Easterly's comments came during a presentation to the Partners for Clean Air annual kick-off luncheon at Lost Marsh Golf Course in Hammond. The Environmental Protection Agency is calling for stringent rules on new coal-fired power plants and plans to release tougher rules for existing coal-fired plants in June.
Easterly said Obama's plan would create "very expensive changes to our electricity sector," noting Indiana is an energy- and coal-producing state.
"I have serious concerns about how long we're going to be able to run our existing power plants," Easterly said.
Easterly said he believes the plan will increase the cost of doing business in the state, with the costs being passed down to consumers.
"We have a lot of homeowners who can't pay their bills," he said.
Easterly said he has spent the last two weeks traveling the country to meet with other leaders on how states might be able to combat the new standards.
"My concern with this whole process is the president never articulated any goals he's trying to achieve," he said.

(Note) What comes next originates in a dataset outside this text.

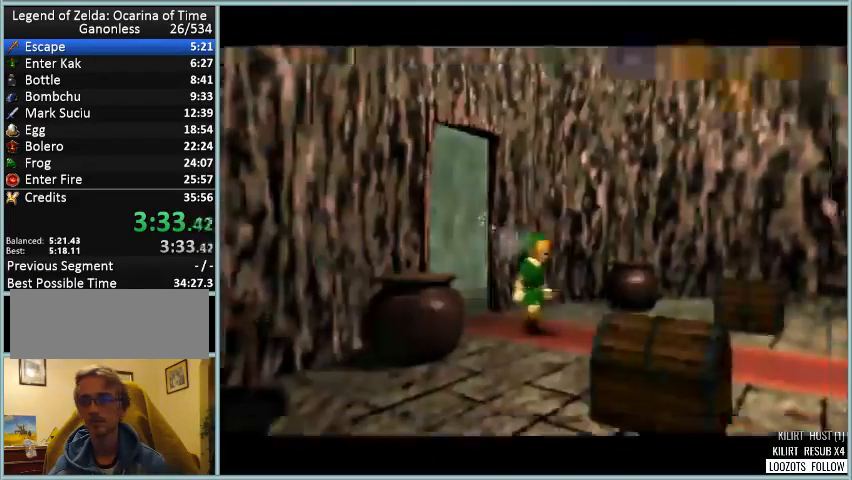
{"buttons": [], "left_stick": "right", "events": [[292, "A", "down"], [459, "A", "up"]]}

At the end of 2009, Indiana met every air quality standard for the first time in the state's history.
"The goal was to get the EPA to recognize this," Easterly said.
One monitor in Zion, Ill., near the Illinois/Wisconsin border exceeded the ozone standard by 0.4 parts per billion in 2012. All of the monitors in Lake and Porter counties met the standard for the same testing period, but because both are evaluated as part of the Chicago metropolitan area and not individually as counties, they were deemed to be in violation of the Clean Air Act along with other Illinois counties.
"Lake and Porter counties met the standard, have met the standard and will continue to meet the standard," Easterly said.
IDEM sued the EPA in 2012 in an effort to exempt Lake and Porter counties from the Chicago monitoring zone. That case is still in the courts, Easterly said Friday.
In LaPorte County, one monitor in Michigan City exceeded the limits for ozone in 2012, when summer temperatures reached record highs and ozone levels rose with them.
Easterly again Indiana was not to blame for that violation of the Clean Air Act.
"It sure looks like that's air from Chicago that moved across the lake," Easterly said Friday. "Unless the air is super clean this year, which is highly unlikely, we're probably not going to meet the standard."
Still, Easterly said, the air is cleaner than in the past.
"We're making great progress in improving our air," he said.